Hollingshead flinched a little. He blinked. Straightened his cuffs. “It’s not too late,” he said. “I can still send someone else on this.”
It wasn’t a threat. Hollingshead was asking a question, Chapel knew. He was offering a lifeline.
Maybe he wasn’t in the perfect head space for a mission like this. But he thought he could get there. And the alternative — going back to an empty apartment in New York, checking his phone every thirty seconds for a call that wasn’t going to come — was unacceptable.
“I can do the job, sir,” he said, forcing a measure of calm into his voice. “I can do it right.”
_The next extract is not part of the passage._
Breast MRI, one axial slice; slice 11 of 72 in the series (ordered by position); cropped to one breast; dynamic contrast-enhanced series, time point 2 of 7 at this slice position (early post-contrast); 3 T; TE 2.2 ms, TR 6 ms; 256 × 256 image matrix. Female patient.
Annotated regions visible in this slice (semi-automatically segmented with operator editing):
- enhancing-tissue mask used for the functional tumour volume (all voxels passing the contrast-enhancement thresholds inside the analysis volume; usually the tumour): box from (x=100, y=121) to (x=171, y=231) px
“Hmm.” Hollingshead looked him right in the eye for an uncomfortably long time. Chapel made sure not to look away. Then the director shook his head as if clearing it of unpleasant thoughts and said, “Very well. Let’s talk about how we get you to Kazakhstan.”
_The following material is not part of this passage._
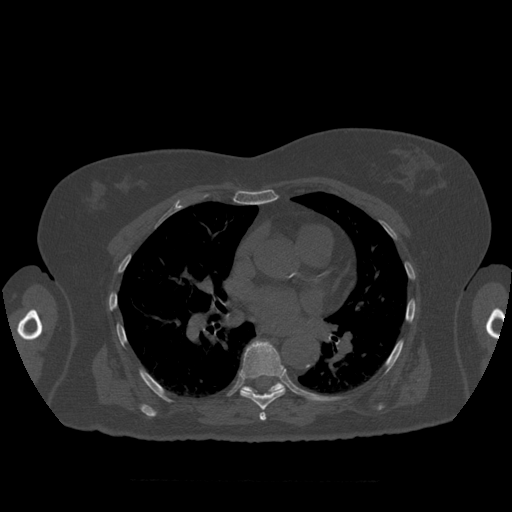
CT including the spine, one axial slice. Position 392 of 399 along the scan axis. Reconstruction kernel STANDARD. 120 kVp. Bone window (W 1800 / L 400 HU). 512 × 512 image matrix, field of view 404 × 404 mm. Patient age 81 years. From the clinical record (not read from this slice): primary cancer: renal; vertebrae with lytic lesions (as recorded): L1.
Outlined on this slice (semi-automatically segmented with operator editing):
- T7 vertebra: box from (x=240, y=341) to (x=286, y=421) px
- T8 vertebra: (x=241, y=381)–(x=285, y=394)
Chapel would have left for the mission then and there, if he could. Unfortunately, the doctors had grounded him for a month after his bout with decompression sickness, and Hollingshead wouldn’t let him fly until it was safe. The intervening time wouldn’t be wasted. Papers had to be readied, cover stories established, travel arrangements made. The hardest part was that Chapel could do so little of it himself. Most of the preparations were made by low-level functionaries in the State Department who had no idea what they were working on, only that credentials for certain people had to be readied at the shortest possible notice. Chapel would never even meet the people working on his behalf.
Chapel’s official orders were to get some sleep. The best therapy for the bends was sleep and fluids. Chapel tried to maximize the latter, keeping a water bottle with him at all times, but he knew he couldn’t just sleep away the remaining time. He checked into a hotel in Washington — it was far too tempting to go back to New York, to try to find Julia and talk to her — and spent his days haunting various military archives.